The Best Friends Podcast Episode 57
This week we transform The Best Friends Podcast into our version of one of the world’s most beloved game shows!
Players representing four Network partner organizations put their knowledge to the test with questions such as:
- What is the only state where every individual shelter has reached the 90% save rate benchmark?
- How many eyelids do dogs have?
- According to a Best Friends study from 2020, what percentage of adults feel it is very important or essential to have no-kill shelters in their area?
Do you know the answers, or would you need to Ask the Expert, Michelle Dosson from Norfolk Animal Care Center, for help?
Learn how our players did on their way to securing a $1,000 unrestricted grant to help them save more lives as we play Who Wants to Be a Lifesaver!
animal services supervisor, City of Tracy Animal Services
I have worked for Tracy PD in the Animal Services Division for over 13 years. I began my career as a Kennel Aide and have promoted through the ranks. It’s been exciting to watch as the industry has grown into the direction it has today. Networking with others that are in the Animal Welfare industry is extremely important, as we are each other’s support network and sound wall. I look forward to all the great programs and directions that Animal Service Divisions are taking across California and our Nation. It’s an exciting time to be a part of progressive sheltering and all of the lifesaving efforts!
director of animal services, Alexander County Animal Services
Jennifer Sigmon has over 30 years of experience in the field of veterinary medicine, animal sheltering and animal control services. She served as the hospital manager for a busy, multi-doctor veterinary practice with a focus on the care of companion animals and exotics. During this time, she began to volunteer at the local animal control shelter. Seeing the need for compassionate individuals to champion those that cannot speak for themselves, she decided to begin her career in animal sheltering and animal control.
In 2013, Jennifer came to Alexander County Animal Services. She was tasked with restructuring the Animal Services department, developing policies, promoting educational outreach, and increasing positive outcomes for the animals in their care. Together with her team of hard-working, passionate individuals, they strive to educate the public, enforce animal-related laws, and promote healthy, responsible pet ownership. During her time as Director of Animal Services, she has raised the live release rate from 40% to over 80% which garnered the facility the Lifesaving Luminary Award for the Mid-Atlantic Region at the 2017 Best Friends Conference. Jennifer had a vision for the shelter to become one of hope and the beginning of a new journey for the homeless, unwanted animals that come into their care. She works tirelessly to develop new relationships with rescue groups and other animal shelters in order to secure additional placement options for the animals.
Jennifer holds certifications in Basic Animal Control, Pre-hospital Care of Envenomations, Strategic Field Operations, Problem-Oriented Response, Blood Sports and Animal Fighting Investigation along with FEMA certifications. Jennifer is also a Certified Rabies Vaccinator.
executive director and board president, Dog Aide
Dog Aide’s mission is to educate dog owners, identify the needs of the community, and supply owners with resources to care for their pets. They are a collaborative partner in the development of Project GRACE which facilitates free spay/neuter programs, along with vaccinations and microchips, to owned dogs in Detroit. Jen sat on the reform committee for Detroit Animal Care and Control and continued to volunteer her time at the shelter under new management, helping to develop their transfer program. Through Dog Aide, Jen has been able to provide guidance and structure development for others around the nation to develop their own outreach programs.
Jen has a background in health care, including long-term care as a nursing home administrator and emergency medicine as an emergency medical technician. She earned her BS from Central Michigan University in community development.

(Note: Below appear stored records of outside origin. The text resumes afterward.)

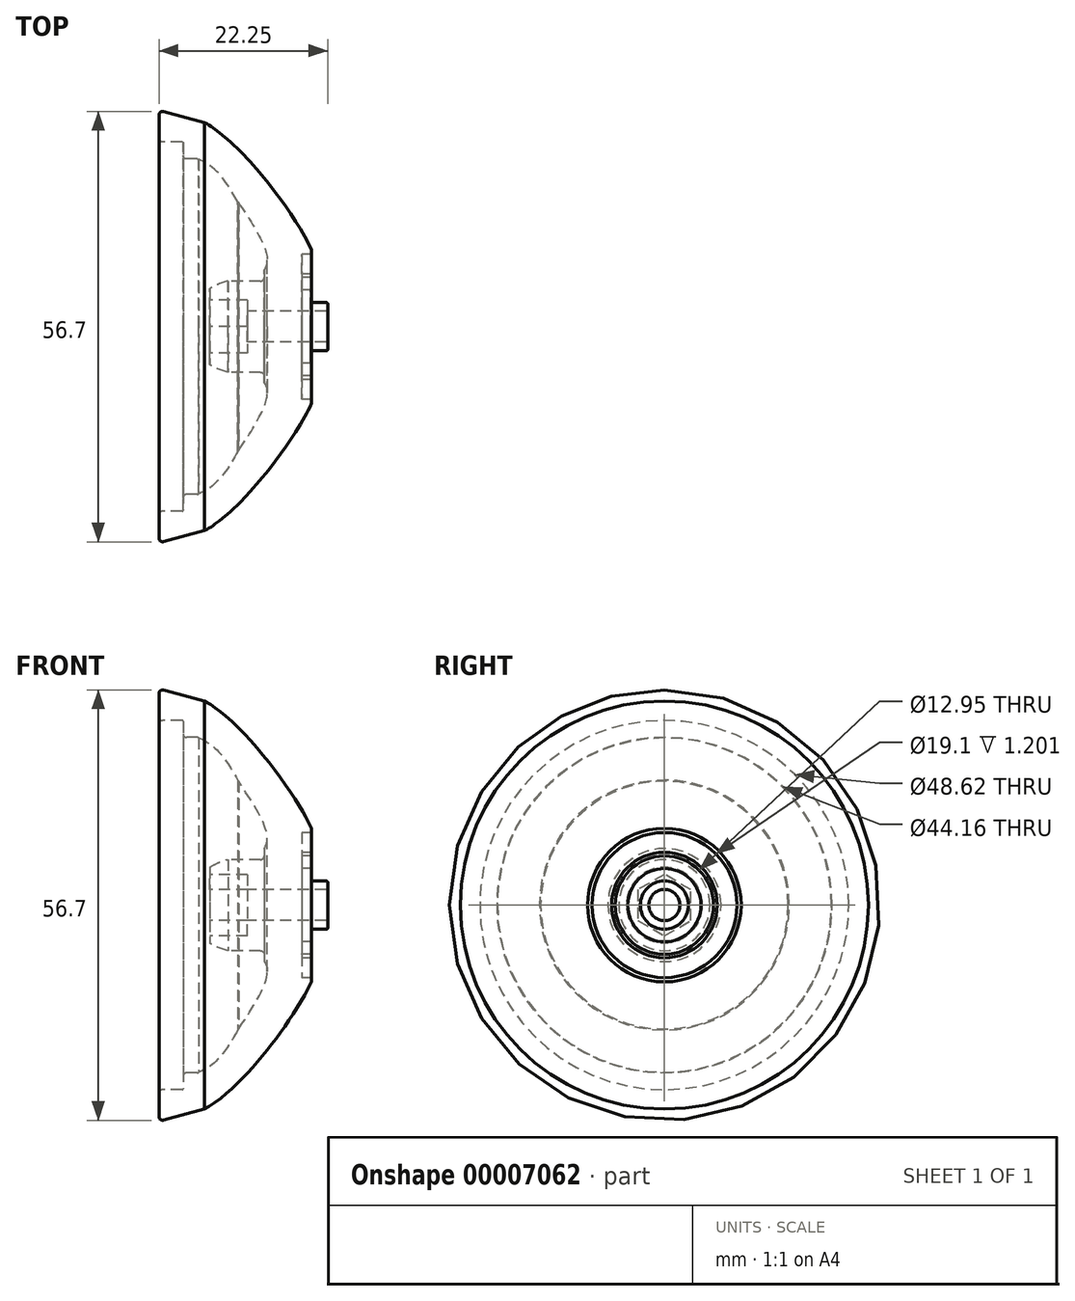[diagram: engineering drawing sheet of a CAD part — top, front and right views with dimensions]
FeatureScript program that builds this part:
annotation { "Feature Type Name" : "Feature", "Feature Type Description" : "" }
export const myFeature = defineFeature(function(context is Context, id is Id, definition is map)
    precondition{}
    {
        {
            var Q0;
            Q0=qCreatedBy(makeId("Front.planeOp"),FACE);
            var sketch = newSketch(context, id + "F0", { "sketchPlane" : qUnion([Q0])});
            skLineSegment(sketch, "E0", {"start": v(-27.14, 28.5) * mm, "end": v(36.68, 28.5) * mm, "construction": true});
            skLineSegment(sketch, "E1", {"start": v(20, 42.96) * mm, "end": v(20, -13.53) * mm, "construction": true});
            skLineSegment(sketch, "E2.bottom", {"start": v(22.05, 3.18) * mm, "end": v(20.1, 3.18) * mm});
            skLineSegment(sketch, "E2.left", {"start": v(22.25, 2.98) * mm, "end": v(22.25, 2.25) * mm});
            skLineSegment(sketch, "E3", {"start": v(20, 3.28) * mm, "end": v(20, 4.82) * mm});
            skLineSegment(sketch, "E4", {"start": v(20, 4.82) * mm, "end": v(18.9, 4.82) * mm});
            skLineSegment(sketch, "E5", {"start": v(18.8, 4.92) * mm, "end": v(18.8, 6.38) * mm});
            skLineSegment(sketch, "E6", {"start": v(18.9, 6.48) * mm, "end": v(20, 6.48) * mm});
            skLineSegment(sketch, "E7", {"start": v(20, 6.95) * mm, "end": v(18.8, 6.95) * mm});
            skLineSegment(sketch, "E8", {"start": v(18.8, 6.95) * mm, "end": v(18.8, 9.55) * mm});
            skLineSegment(sketch, "E9", {"start": v(18.8, 9.55) * mm, "end": v(20, 9.55) * mm});
            skLineSegment(sketch, "E10", {"start": v(6, 26.88) * mm, "end": v(0.63, 28.33) * mm});
            skLineSegment(sketch, "E11", {"start": v(0, 27.85) * mm, "end": v(0, 24.8) * mm});
            skLineSegment(sketch, "E12", {"start": v(0.5, 24.3) * mm, "end": v(3.08, 24.3) * mm});
            skLineSegment(sketch, "E13", {"start": v(3.18, 24.2) * mm, "end": v(3.18, 22.58) * mm});
            skLineSegment(sketch, "E14", {"start": v(10.46, 16.37) * mm, "end": v(13.8, 10.48) * mm});
            skLineSegment(sketch, "E15", {"start": v(13.88, 10.23) * mm, "end": v(13.88, 6.5) * mm});
            skLineSegment(sketch, "E16", {"start": v(13.38, 6) * mm, "end": v(7.68, 6) * mm});
            skLineSegment(sketch, "E17", {"start": v(6.68, 5) * mm, "end": v(6.68, 2.25) * mm});
            skLineSegment(sketch, "E18", {"start": v(6.68, 0) * mm, "end": v(6.68, 0) * mm});
            skLineSegment(sketch, "E19", {"start": v(6.68, 0) * mm, "end": v(22.25, 0) * mm});
            skLineSegment(sketch, "E20.top", {"start": v(20.1, 6.48) * mm, "end": v(20.1, 6.48) * mm});
            skLineSegment(sketch, "E20.left", {"start": v(20.1, 6.85) * mm, "end": v(20.1, 6.58) * mm});
            skLineSegment(sketch, "E21.right", {"start": v(20.1, 9.65) * mm, "end": v(20.1, 10) * mm});
            skLineSegment(sketch, "E22", {"start": v(3.68, 22.08) * mm, "end": v(5.03, 22.08) * mm});
            skPoint(sketch, "E23.visualSharp", {"position": v(0, 28.5) * mm});
            skArc(sketch, "E23.filletArc", {"start": v(0.63, 28.33) * mm, "mid": v(0.2, 28.24) * mm, "end": v(0, 27.85) * mm});
            skPoint(sketch, "E24.visualSharp", {"position": v(20.1, 10.09) * mm});
            skArc(sketch, "E24.filletArc", {"start": v(20.1, 10) * mm, "mid": v(20.1, 10.06) * mm, "end": v(20.1, 10.12) * mm});
            skPoint(sketch, "E25.visualSharp", {"position": v(6.68, 6) * mm});
            skArc(sketch, "E25.filletArc", {"start": v(7.68, 6) * mm, "mid": v(6.97, 5.7) * mm, "end": v(6.68, 5) * mm});
            skPoint(sketch, "E26.visualSharp", {"position": v(20.1, 9.55) * mm});
            skArc(sketch, "E26.filletArc", {"start": v(20, 9.55) * mm, "mid": v(20.07, 9.58) * mm, "end": v(20.1, 9.65) * mm});
            skPoint(sketch, "E27.visualSharp", {"position": v(20.1, 6.95) * mm});
            skArc(sketch, "E27.filletArc", {"start": v(20.1, 6.85) * mm, "mid": v(20.07, 6.92) * mm, "end": v(20, 6.95) * mm});
            skPoint(sketch, "E28.visualSharp", {"position": v(20.1, 6.48) * mm});
            skArc(sketch, "E28.filletArc", {"start": v(20, 6.48) * mm, "mid": v(20.07, 6.5) * mm, "end": v(20.1, 6.58) * mm});
            skPoint(sketch, "E29.visualSharp", {"position": v(18.8, 6.48) * mm});
            skArc(sketch, "E29.filletArc", {"start": v(18.9, 6.48) * mm, "mid": v(18.83, 6.45) * mm, "end": v(18.8, 6.38) * mm});
            skPoint(sketch, "E30.visualSharp", {"position": v(18.8, 4.82) * mm});
            skArc(sketch, "E30.filletArc", {"start": v(18.8, 4.92) * mm, "mid": v(18.83, 4.85) * mm, "end": v(18.9, 4.82) * mm});
            skPoint(sketch, "E31.visualSharp", {"position": v(20, 3.18) * mm});
            skArc(sketch, "E31.filletArc", {"start": v(20, 3.28) * mm, "mid": v(20.03, 3.2) * mm, "end": v(20.1, 3.18) * mm});
            skPoint(sketch, "E32.visualSharp", {"position": v(22.25, 3.18) * mm});
            skArc(sketch, "E32.filletArc", {"start": v(22.25, 2.98) * mm, "mid": v(22.2, 3.12) * mm, "end": v(22.05, 3.18) * mm});
            skLineSegment(sketch, "E33", {"start": v(22.05, 2.05) * mm, "end": v(6.88, 2.05) * mm});
            skPoint(sketch, "E34.visualSharp", {"position": v(0, 24.3) * mm});
            skArc(sketch, "E34.filletArc", {"start": v(0, 24.8) * mm, "mid": v(0.15, 24.46) * mm, "end": v(0.5, 24.3) * mm});
            skPoint(sketch, "E35.visualSharp", {"position": v(3.18, 22.08) * mm});
            skArc(sketch, "E35.filletArc", {"start": v(3.18, 22.58) * mm, "mid": v(3.32, 22.23) * mm, "end": v(3.68, 22.08) * mm});
            skPoint(sketch, "E36.visualSharp", {"position": v(5.15, 22.08) * mm});
            skArc(sketch, "E36.filletArc", {"start": v(5.27, 22.02) * mm, "mid": v(5.15, 22.06) * mm, "end": v(5.03, 22.08) * mm});
            skPoint(sketch, "E37.visualSharp", {"position": v(10.43, 16.42) * mm});
            skArc(sketch, "E37.filletArc", {"start": v(10.46, 16.37) * mm, "mid": v(10.43, 16.41) * mm, "end": v(10.4, 16.45) * mm});
            skPoint(sketch, "E38.visualSharp", {"position": v(22.25, 2.05) * mm});
            skArc(sketch, "E38.filletArc", {"start": v(22.05, 2.05) * mm, "mid": v(22.2, 2.1) * mm, "end": v(22.25, 2.25) * mm});
            skPoint(sketch, "E39.visualSharp", {"position": v(6.68, 2.05) * mm});
            skArc(sketch, "E39.filletArc", {"start": v(6.68, 2.25) * mm, "mid": v(6.74, 2.1) * mm, "end": v(6.88, 2.05) * mm});
            skPoint(sketch, "E40.visualSharp", {"position": v(13.88, 10.37) * mm});
            skArc(sketch, "E40.filletArc", {"start": v(13.88, 10.23) * mm, "mid": v(13.86, 10.36) * mm, "end": v(13.8, 10.48) * mm});
            skPoint(sketch, "E41.visualSharp", {"position": v(13.88, 6) * mm});
            skArc(sketch, "E41.filletArc", {"start": v(13.38, 6) * mm, "mid": v(13.73, 6.15) * mm, "end": v(13.88, 6.5) * mm});
            skPoint(sketch, "E42.visualSharp", {"position": v(3.18, 24.3) * mm});
            skArc(sketch, "E42.filletArc", {"start": v(3.18, 24.2) * mm, "mid": v(3.15, 24.28) * mm, "end": v(3.08, 24.3) * mm});
            skFitSpline(sketch, "E43", {"points": [v(6, 26.88) * mm, v(10.06, 23.76) * mm, v(17.72, 14.32) * mm, v(20.1, 10.12) * mm], "startDerivative": vector(6.05, -2.38) * mm, "endDerivative": vector(3.01, -7.52) * mm});
            skFitSpline(sketch, "E44", {"points": [v(5.27, 22.02) * mm, v(10.4, 16.45) * mm], "startDerivative": vector(6.25, -2.6) * mm, "endDerivative": vector(5.37, -9.59) * mm});
            skFitSpline(sketch, "E45", {"points": [v(6.68, 5) * mm, v(9.1, 6) * mm, v(12.28, 6.4) * mm, v(14.27, 8.4) * mm, v(10.4, 16.45) * mm], "startDerivative": vector(11.42, 6.2) * mm, "endDerivative": vector(-16.7, 25.05) * mm});
            skSolve(sketch);
        }
        {
            var Q0;
            Q0=makeQuery(id+"F0.imprint","IMPRINT",FACE,{"disambiguationData":[TD([[makeQuery(id+"F0.imprint","IMPRINT",EDGE,{"derivedFrom":sQuery(id+"F0.wireOp",EDGE,"E2.bottom")}),1.0]])]});
            var Q1;
            Q1=sQuery(id+"F0.wireOp",EDGE,"E19");
            revolve(context, id + "F1", {"entities" : qUnion([Q0]), "axis" : qUnion([Q1]), "revolveType" : RevolveType.FULL});
        }
        {
            var Q0;
            Q0=makeQuery(id+"F1.opRevolve","SWEPT_FACE",FACE,{"disambiguationData":[OSD([sQuery(id+"F0.wireOp",EDGE,"E17")])]});
            var sketch = newSketch(context, id + "F2", { "sketchPlane" : qUnion([Q0])});
            skCircle(sketch, "E46.cCircle", {"center": v(0, 0) * mm, "radius": 3.5 * mm, "construction": true});
            skLineSegment(sketch, "E46.0", {"start": v(3.5, 2.02) * mm, "end": v(3.5, -2.02) * mm});
            skLineSegment(sketch, "E46.1", {"start": v(3.5, -2.02) * mm, "end": v(0, -4.04) * mm});
            skLineSegment(sketch, "E46.2", {"start": v(0, -4.04) * mm, "end": v(-3.5, -2.02) * mm});
            skLineSegment(sketch, "E46.3", {"start": v(-3.5, -2.02) * mm, "end": v(-3.5, 2.02) * mm});
            skLineSegment(sketch, "E46.4", {"start": v(-3.5, 2.02) * mm, "end": v(0, 4.04) * mm});
            skLineSegment(sketch, "E46.5", {"start": v(0, 4.04) * mm, "end": v(3.5, 2.02) * mm});
            skPoint(sketch, "E46.0.midPoint", {"position": v(3.5, 0) * mm});
            skSolve(sketch);
        }
        {
            var Q0;
            Q0=qSketchRegion(id+"F2",true);
            extrude(context, id + "F3", {"entities" : qUnion([Q0]), "operationType" : NewBodyOperationType.REMOVE, "oppositeDirection" : true, "depth" : 5 * mm});
        }
    });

bureau manager, Norfolk Animal Care Center
Michelle Dosson is the Bureau Manager for the Norfolk Animal Care and Adoption Center in Virginia, where she leads efforts to engage community members and stakeholders in the implementation of lifesaving programs that support both pets and their people.
Formerly, Michelle was the National Shelter Outreach Manager for Best Friends Animal Society, providing leadership and training for shelter partners across the country. Born and raised in Cape Town, South Africa, she nurtured a passion for helping animals and humans while volunteering with shelters and wildlife services. After moving to the U.S., Michelle joined the City of Richmond Animal Care and Control in Virginia as a caregiver, veterinary technician, and adoption counselor.

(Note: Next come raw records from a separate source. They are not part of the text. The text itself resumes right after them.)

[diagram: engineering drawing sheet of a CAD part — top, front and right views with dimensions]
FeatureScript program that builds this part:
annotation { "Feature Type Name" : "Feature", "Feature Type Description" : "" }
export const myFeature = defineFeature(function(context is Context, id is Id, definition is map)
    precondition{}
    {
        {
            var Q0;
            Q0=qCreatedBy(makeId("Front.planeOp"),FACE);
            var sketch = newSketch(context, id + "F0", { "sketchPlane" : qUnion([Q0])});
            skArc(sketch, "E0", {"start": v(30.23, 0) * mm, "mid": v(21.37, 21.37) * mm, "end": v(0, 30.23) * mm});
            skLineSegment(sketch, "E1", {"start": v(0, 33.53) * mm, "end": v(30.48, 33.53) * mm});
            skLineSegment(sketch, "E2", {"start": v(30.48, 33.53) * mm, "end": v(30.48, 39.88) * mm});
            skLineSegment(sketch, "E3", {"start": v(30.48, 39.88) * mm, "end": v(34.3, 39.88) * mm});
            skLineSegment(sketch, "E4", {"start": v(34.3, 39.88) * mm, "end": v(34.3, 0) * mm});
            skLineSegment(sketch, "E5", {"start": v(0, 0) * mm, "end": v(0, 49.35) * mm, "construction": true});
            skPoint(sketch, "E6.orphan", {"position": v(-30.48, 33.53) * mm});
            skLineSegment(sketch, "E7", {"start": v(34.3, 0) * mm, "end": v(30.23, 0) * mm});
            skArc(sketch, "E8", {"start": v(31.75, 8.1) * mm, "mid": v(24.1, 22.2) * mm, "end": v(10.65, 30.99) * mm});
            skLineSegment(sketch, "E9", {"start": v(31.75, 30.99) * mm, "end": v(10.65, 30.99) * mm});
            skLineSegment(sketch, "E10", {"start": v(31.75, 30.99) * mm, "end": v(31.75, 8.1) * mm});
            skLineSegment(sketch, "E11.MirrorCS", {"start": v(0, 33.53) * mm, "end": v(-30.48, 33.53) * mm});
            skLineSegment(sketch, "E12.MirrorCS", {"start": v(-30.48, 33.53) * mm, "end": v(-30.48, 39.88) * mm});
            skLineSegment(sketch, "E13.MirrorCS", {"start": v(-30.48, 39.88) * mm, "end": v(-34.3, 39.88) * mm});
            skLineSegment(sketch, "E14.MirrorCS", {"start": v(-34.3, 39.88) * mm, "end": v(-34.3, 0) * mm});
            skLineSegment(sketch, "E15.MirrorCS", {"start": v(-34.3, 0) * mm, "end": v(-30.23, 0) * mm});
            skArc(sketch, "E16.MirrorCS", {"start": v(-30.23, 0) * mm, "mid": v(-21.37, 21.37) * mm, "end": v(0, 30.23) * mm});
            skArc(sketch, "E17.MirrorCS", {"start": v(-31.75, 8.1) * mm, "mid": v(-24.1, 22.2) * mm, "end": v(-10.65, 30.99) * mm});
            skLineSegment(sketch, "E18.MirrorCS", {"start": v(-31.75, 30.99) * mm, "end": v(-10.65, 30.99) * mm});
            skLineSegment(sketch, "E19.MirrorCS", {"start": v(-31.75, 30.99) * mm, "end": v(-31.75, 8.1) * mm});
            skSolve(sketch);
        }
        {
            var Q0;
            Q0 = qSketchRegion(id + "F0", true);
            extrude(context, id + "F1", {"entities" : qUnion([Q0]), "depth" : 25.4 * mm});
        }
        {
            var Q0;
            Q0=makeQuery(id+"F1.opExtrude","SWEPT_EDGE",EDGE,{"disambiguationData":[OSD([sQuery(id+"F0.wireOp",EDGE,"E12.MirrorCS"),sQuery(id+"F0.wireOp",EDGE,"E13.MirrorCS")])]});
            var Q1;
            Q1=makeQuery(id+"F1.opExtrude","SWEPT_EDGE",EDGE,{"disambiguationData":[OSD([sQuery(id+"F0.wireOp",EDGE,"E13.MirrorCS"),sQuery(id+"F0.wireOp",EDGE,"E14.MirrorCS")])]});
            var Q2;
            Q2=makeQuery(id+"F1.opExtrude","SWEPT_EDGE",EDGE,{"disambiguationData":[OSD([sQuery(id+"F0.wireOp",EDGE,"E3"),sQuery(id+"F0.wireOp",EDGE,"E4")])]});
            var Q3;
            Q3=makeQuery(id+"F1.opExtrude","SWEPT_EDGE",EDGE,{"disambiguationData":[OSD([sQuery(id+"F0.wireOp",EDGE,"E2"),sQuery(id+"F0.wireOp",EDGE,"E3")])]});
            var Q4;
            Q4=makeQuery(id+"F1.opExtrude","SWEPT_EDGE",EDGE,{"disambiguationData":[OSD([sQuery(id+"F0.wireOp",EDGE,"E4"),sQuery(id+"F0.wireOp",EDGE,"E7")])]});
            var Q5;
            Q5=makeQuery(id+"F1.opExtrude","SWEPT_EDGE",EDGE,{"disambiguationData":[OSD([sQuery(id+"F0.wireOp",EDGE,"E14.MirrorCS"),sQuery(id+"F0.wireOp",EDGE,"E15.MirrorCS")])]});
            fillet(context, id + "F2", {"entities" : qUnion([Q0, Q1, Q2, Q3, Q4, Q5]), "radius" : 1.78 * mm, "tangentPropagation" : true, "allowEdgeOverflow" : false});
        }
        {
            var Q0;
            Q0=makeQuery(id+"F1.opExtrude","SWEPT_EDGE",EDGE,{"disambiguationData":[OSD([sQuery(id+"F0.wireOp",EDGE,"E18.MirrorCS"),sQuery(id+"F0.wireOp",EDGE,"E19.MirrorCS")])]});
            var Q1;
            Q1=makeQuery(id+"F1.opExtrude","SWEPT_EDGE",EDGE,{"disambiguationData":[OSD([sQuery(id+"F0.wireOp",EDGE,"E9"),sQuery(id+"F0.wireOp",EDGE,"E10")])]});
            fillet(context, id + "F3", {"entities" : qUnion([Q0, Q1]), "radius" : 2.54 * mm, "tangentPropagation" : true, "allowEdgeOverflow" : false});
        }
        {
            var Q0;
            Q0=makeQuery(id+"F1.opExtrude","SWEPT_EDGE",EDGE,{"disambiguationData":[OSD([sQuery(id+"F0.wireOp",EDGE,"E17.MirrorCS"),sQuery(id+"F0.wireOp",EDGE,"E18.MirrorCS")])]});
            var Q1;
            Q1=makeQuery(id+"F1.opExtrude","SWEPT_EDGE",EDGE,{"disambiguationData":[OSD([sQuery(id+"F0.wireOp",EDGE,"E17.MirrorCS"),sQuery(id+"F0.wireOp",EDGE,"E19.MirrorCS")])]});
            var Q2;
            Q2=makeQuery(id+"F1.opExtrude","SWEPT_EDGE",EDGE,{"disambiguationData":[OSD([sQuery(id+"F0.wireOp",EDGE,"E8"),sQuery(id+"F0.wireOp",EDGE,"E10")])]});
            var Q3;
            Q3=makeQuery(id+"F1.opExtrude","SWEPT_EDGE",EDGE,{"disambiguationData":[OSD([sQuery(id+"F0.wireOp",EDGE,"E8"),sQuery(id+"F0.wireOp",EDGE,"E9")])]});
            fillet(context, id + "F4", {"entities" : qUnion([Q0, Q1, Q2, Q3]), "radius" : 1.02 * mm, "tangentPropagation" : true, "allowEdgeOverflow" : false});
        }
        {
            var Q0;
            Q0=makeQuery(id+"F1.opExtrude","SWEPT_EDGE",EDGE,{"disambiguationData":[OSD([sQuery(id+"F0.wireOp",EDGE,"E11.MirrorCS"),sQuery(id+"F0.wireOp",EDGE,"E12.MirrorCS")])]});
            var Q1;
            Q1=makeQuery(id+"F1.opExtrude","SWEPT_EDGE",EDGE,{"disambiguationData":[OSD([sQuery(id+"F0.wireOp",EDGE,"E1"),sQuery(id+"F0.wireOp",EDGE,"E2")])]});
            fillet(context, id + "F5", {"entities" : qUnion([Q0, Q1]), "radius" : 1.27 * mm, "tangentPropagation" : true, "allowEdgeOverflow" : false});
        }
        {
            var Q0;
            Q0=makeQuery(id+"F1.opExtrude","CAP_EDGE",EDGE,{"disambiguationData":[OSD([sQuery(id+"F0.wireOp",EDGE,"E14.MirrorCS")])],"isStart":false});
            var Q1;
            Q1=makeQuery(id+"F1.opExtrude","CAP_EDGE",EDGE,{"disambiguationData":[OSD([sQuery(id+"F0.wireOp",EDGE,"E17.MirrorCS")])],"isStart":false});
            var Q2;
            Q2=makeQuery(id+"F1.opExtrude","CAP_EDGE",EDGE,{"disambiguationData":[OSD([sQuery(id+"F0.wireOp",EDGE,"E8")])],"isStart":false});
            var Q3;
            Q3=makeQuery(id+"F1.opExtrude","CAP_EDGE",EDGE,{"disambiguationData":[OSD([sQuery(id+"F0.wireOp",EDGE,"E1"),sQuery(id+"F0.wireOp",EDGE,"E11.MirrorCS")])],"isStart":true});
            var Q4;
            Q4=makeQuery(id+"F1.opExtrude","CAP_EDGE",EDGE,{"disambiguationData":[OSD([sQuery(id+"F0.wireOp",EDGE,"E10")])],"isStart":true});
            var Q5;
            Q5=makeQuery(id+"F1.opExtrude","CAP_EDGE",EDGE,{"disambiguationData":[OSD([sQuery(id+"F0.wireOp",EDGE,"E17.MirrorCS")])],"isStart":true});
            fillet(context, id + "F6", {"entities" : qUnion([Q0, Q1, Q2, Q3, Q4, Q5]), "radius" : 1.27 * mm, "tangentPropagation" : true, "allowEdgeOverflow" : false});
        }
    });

In 2008, she began a field services career as an animal protection officer for the city of Austin, Texas, two years prior to the city passing its no-kill implementation plan, giving her unique insight into the process behind creating compassionate lifesaving communities.
corporate secretary, counsel, and fundraising lead, Corridor Rescue
Catherine Hoffman received a B.A. in Economics from the University of Houston a J.D. from South Texas College of Law Houston. She is licensed as an attorney and CPA in Texas and retired from employment in 2018. She has been volunteering in animal rescue since 2005, and has been with Corridor Rescue since 2009, having served in a variety of positions, currently as Corporate Secretary, Counsel, and Fundraising Lead.
Previously a self-labeled “dog snob,” she now has 4 cats and 1 elderly dog.